Ternura Sim, Corrupção Não

Dom Orlando Brandes

Inocência é transparência, honestidade, fidelidade, coerência de vida. Símbolo da inocência é a criança. Sociologicamente falando, a inocência é a superação do espírito de arrogância, inveja, competição, corrupção e mentira.

Inocência é a “glasnost”, uma mudança cultural e ética dos povos e nações, que consiste na confiança entre as pessoas, na convivência solidária alicerçada no amor, na verdade, na justiça, na liberdade e no bem. Inocência é o estado de vida desejado pelo criador no paraíso, ou seja, vivermos como filhos de Deus, irmãos dos outros, amigos de nós mesmos, cuidadores da natureza. Vamos hoje refletir sobre “a inocência na sociedade”.

1. O principio de inocência. É a sociedade humana projetada por Deus: filiação divina, fraternidade humana, transformação da natureza, aceitação de si. Este “princípio de inocência” é o reino de Deus rezado na oração do Pai-Nosso: o pão, o irmão, o Pai, o bem. Portanto, o reino de Deus, o “paraíso”, o “princípio de inocência”, a sociedade solidária e a oração do Pai-Nosso, são a mesma coisa, são o sonho de Deus e a esperança de todos nós.

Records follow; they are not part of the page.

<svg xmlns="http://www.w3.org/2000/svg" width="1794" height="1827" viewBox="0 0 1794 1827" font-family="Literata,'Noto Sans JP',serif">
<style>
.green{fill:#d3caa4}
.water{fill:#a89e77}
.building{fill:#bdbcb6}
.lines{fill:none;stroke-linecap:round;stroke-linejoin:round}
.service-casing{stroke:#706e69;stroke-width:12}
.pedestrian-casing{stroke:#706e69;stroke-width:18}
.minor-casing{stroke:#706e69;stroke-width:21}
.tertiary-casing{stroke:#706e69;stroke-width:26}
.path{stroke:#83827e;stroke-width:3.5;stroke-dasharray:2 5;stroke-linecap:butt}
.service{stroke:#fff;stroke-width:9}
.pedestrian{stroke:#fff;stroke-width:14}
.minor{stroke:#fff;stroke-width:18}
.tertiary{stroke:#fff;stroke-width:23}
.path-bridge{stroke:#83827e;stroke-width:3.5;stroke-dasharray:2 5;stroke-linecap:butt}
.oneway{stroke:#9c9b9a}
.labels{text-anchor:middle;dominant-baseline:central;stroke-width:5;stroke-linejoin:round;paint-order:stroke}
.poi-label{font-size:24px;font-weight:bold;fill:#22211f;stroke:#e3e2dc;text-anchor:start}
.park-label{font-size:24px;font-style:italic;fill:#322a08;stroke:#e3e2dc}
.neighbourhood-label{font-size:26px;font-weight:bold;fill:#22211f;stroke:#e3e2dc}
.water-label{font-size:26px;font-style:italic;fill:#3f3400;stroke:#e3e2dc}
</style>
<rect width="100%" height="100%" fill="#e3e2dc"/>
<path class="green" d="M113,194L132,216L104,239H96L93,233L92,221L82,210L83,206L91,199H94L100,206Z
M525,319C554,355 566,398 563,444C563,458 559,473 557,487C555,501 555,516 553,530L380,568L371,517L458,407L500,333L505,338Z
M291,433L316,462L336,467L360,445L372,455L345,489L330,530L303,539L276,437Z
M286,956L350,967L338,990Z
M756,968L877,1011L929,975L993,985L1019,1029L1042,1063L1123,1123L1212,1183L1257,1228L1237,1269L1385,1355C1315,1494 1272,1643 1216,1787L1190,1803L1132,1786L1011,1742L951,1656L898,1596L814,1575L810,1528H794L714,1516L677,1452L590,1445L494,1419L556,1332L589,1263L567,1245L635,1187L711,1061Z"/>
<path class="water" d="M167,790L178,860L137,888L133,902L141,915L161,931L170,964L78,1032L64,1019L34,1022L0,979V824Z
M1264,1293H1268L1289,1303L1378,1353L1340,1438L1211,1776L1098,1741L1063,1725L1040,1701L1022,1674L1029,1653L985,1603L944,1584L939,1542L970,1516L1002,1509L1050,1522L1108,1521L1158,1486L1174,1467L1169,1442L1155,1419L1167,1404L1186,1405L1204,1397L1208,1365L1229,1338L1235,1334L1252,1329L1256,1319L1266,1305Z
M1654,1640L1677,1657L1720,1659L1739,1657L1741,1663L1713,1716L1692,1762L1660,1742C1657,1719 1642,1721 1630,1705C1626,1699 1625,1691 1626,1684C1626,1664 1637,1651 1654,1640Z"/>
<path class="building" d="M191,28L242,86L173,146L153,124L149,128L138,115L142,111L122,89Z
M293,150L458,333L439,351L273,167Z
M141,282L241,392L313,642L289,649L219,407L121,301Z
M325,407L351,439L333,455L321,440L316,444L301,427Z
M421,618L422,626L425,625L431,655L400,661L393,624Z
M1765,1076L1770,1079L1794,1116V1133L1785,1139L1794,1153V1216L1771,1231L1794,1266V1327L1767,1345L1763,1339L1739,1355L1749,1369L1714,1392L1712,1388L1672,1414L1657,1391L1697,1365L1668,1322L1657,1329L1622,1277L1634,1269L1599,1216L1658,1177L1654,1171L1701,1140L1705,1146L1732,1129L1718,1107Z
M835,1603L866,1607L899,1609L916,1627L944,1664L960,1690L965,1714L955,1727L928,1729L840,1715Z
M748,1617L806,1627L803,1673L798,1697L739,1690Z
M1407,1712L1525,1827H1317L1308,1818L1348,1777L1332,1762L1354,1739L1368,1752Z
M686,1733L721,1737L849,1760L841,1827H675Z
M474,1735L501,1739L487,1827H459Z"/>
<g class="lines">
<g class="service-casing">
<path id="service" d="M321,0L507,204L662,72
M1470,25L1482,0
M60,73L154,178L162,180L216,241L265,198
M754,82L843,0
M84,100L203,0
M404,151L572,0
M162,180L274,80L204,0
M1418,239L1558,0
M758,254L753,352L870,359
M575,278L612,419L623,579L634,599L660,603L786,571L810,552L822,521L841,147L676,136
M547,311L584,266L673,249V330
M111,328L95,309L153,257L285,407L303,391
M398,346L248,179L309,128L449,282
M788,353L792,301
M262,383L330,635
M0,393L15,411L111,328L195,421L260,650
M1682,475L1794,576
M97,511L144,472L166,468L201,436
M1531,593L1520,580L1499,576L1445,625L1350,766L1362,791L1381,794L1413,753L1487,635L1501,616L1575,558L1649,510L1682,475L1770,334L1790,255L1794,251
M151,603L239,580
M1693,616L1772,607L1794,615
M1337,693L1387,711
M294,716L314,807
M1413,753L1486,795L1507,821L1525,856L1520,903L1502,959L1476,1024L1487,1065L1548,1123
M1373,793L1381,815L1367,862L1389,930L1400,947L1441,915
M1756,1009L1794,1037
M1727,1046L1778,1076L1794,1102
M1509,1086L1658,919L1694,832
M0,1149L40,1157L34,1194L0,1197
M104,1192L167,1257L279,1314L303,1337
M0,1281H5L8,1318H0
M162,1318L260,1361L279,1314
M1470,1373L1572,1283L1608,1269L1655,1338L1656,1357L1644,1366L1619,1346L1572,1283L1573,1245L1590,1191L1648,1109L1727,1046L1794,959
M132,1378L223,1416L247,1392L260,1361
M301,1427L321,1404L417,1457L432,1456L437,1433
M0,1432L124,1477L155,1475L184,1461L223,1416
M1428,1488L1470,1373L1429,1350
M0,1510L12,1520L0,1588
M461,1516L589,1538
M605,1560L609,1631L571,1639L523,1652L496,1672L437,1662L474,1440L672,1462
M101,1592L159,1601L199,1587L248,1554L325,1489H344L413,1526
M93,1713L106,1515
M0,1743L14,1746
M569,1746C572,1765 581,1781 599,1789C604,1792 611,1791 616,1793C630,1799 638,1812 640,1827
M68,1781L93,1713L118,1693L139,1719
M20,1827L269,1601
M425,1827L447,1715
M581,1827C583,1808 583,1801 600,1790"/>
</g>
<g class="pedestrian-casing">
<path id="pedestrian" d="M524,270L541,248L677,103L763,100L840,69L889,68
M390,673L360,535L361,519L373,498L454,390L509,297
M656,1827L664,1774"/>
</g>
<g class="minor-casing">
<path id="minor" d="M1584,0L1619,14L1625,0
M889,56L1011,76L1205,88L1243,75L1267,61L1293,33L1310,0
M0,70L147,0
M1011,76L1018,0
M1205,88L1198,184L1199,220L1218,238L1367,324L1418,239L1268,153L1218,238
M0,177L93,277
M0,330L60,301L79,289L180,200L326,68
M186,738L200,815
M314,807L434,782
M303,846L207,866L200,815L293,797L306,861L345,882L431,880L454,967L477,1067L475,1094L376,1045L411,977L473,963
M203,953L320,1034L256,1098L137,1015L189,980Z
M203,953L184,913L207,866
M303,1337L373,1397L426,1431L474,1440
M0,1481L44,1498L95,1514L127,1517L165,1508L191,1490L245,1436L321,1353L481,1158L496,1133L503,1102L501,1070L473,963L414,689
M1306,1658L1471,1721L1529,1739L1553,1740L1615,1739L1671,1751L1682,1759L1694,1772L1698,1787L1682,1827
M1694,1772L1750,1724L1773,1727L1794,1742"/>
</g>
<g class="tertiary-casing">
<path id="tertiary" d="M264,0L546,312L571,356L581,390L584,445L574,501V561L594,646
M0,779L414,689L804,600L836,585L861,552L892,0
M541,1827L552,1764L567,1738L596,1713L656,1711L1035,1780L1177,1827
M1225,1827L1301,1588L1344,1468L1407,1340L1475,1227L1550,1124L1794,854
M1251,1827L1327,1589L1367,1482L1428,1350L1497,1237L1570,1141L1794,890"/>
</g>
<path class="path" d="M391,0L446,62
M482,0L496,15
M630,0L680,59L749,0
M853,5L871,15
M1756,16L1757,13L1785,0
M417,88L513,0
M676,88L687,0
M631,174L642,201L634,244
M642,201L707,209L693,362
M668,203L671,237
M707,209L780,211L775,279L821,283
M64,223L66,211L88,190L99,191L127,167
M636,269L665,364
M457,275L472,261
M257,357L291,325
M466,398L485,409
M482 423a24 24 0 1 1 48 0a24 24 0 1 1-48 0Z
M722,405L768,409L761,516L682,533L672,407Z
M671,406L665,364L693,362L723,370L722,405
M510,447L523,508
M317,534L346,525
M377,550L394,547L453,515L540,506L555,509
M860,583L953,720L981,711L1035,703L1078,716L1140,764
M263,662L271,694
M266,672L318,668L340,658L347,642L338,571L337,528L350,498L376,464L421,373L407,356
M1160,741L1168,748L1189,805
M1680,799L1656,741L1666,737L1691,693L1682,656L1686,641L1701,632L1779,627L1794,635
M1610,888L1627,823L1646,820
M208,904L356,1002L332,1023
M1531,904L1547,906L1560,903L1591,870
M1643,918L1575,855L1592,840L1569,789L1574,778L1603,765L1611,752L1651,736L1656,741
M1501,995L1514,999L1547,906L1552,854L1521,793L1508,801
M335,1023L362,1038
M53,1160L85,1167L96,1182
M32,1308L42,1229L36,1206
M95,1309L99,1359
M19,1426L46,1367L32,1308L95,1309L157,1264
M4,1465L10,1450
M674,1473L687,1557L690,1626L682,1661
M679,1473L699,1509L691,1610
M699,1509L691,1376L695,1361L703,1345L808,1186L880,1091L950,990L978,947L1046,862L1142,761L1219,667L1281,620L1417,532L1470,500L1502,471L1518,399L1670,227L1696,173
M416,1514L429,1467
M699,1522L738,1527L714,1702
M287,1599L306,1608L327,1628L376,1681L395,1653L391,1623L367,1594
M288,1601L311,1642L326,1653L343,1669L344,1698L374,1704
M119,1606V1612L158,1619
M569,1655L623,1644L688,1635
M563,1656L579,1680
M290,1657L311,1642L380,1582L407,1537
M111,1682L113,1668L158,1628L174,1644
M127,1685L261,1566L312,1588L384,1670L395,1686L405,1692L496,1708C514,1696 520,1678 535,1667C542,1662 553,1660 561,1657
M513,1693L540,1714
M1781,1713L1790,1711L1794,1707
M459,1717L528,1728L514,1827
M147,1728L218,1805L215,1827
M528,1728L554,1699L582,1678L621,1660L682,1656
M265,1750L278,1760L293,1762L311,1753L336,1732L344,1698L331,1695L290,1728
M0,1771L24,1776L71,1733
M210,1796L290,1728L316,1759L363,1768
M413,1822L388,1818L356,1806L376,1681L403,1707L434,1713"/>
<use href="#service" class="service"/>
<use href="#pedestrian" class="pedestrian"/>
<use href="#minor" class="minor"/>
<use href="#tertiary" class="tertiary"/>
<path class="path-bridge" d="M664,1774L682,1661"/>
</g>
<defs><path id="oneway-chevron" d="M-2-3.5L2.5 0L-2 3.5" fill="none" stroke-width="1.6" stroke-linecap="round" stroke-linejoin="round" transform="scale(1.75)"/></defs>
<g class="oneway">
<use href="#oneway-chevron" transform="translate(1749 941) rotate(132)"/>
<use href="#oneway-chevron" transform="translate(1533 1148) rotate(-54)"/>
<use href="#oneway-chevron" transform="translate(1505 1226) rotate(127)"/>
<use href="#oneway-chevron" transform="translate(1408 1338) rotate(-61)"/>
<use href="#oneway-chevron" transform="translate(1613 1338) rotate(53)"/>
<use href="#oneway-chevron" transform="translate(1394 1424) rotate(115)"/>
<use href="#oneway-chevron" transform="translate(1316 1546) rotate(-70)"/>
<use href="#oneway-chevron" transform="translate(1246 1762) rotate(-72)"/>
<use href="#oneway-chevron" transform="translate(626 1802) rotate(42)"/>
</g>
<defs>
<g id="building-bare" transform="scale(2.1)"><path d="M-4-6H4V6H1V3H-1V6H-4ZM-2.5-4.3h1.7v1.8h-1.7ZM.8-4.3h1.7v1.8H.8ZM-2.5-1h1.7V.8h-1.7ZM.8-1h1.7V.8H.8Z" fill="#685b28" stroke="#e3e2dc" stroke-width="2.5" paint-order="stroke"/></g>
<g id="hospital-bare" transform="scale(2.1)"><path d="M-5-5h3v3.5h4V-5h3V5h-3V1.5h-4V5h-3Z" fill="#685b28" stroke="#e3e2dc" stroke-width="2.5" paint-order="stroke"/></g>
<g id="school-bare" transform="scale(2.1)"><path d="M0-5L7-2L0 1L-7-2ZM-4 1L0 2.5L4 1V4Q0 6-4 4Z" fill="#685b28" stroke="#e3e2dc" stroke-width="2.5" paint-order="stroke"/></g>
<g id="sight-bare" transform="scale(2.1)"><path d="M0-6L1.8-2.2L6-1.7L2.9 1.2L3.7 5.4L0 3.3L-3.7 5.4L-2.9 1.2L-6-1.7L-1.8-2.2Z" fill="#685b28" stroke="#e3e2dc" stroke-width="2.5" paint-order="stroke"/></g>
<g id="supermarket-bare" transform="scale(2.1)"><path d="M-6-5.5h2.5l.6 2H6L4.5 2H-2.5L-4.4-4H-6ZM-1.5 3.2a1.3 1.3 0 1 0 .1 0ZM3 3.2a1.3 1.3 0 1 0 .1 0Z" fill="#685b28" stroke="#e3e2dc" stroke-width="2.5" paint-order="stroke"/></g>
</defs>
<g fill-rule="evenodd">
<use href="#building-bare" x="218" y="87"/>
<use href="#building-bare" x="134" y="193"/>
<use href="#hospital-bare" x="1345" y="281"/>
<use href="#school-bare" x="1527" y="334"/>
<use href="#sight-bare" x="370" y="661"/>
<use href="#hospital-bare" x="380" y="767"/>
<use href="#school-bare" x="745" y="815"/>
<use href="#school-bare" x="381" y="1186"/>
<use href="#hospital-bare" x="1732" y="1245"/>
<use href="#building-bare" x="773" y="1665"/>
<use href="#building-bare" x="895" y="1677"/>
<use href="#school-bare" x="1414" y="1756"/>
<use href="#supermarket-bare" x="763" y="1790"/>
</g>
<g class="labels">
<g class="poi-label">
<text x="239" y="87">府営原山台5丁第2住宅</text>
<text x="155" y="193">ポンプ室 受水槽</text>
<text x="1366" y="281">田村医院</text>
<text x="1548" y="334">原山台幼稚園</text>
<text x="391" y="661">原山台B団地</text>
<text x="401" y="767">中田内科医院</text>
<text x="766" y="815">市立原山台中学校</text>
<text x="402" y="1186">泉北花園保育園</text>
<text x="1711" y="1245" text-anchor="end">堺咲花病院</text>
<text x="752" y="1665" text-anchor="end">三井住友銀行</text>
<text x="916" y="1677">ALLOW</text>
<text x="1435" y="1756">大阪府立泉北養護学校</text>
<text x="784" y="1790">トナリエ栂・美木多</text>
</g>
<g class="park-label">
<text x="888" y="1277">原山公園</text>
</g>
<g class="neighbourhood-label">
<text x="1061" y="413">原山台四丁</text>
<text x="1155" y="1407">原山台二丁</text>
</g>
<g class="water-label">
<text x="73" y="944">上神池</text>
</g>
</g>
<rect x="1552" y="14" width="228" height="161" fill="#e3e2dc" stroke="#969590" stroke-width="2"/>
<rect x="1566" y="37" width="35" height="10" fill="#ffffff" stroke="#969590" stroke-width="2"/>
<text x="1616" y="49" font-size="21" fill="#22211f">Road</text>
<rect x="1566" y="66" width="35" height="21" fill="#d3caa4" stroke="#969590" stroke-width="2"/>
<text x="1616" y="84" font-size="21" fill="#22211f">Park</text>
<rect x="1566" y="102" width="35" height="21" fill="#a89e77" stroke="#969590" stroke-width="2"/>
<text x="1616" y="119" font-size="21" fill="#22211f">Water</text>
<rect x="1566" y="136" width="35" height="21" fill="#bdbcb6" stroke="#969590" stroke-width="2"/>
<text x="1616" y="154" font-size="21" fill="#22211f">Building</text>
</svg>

2. A saudade da inocência. Diz a psicologia transacional que nós carregamos em nossa psique a criança que fomos. Quando brincamos, sorrimos, dançamos, pulamos, cantamos, estamos liberando a criança. A infância de coração consiste em “eu ser eu mesmo”, deixar de representar papéis e personagens, enfim, viver a pessoa que sou. Quanto mais somos, mais comunicamos. Isso significa desistir das mascaras, das ficções do status, da aparência, do verniz e da pintura que cobrem e falsificam nosso ser real. Infância de coração é desistir de querer apresentar uma imagem colorida e de lutar por esta imagem irreal, quimérica e fantasmagórica. É preciso reconquistar a coragem de ser. A infância de coração devolve-nos o “eu real”. A saudade da inocência é a saudade de coerência, de humildade, de sinceridade, de honestidade. É a saudade de ser.

3. Infância e conversão. A criança confessa sua falta. Ela não racionaliza, não, não faz pose diante de Deus. Por isso, o reino dos céus será dado aos que se assemelham às crianças. Converter-se, mudar de vida implica em “fazer-se criança”. O arrependimento equivale a um renascimento, restitui a inocência. Aqui a criança é o modelo do adulto. Sem o espírito da infância não haverá ruptura com o pecado, não acontece a conversão. A saudade da inocência ressoa em cada coração seduzido pelo pecado. A conversão, restituindo-nos a inocência, traz com ela a saúde, o equilíbrio e a paz. O pecado desintegra a unidade da pessoa e desestrutura a personalidade, afetando a liberdade e a saúde mental. O pecado é inimigo da saúde. Uma boa consciência restabelece a saúde. A criança é símbolo desta inocência e integridade interior. É símbolo da consciência reta que preserva a cisão da personalidade, e possibilita relacionamentos sadios. Saudade da inocência significa, então, arrependimento, conversão, perdão, confissão dos pecados. É a conquista da unidade interior.

4. A primazia da ternura. Significa difundir uma “mística de não-violência”, pois sem a ternura a historia e o futuro serão cemitérios da nossa civilização. Sem ternura o útero materno será “matadouro de inocentes”, a mulher será objeto do homem, o sexo um egoísmo a dois, e o pobre, vitima do poder. Sem ternura é impossível conviver. Sem ternura a velhice será um estorvo e a eutanásia um alívio. Sem ternura resta-nos o apocalipse. Sem ternura o homem é lobo do homem. “Se não vos tornardes como crianças não entrareis no reino dos céus” (Mt 18, 3). “Amai-vos uns aos outros com amor terno e fraternal” (Rm 12, 10). A ternura de Deus restaura nossa inocência pelo perdão. A ternura tem poder de mudar o ódio em amor, a vingança em perdão. A ternura é o futuro do mundo.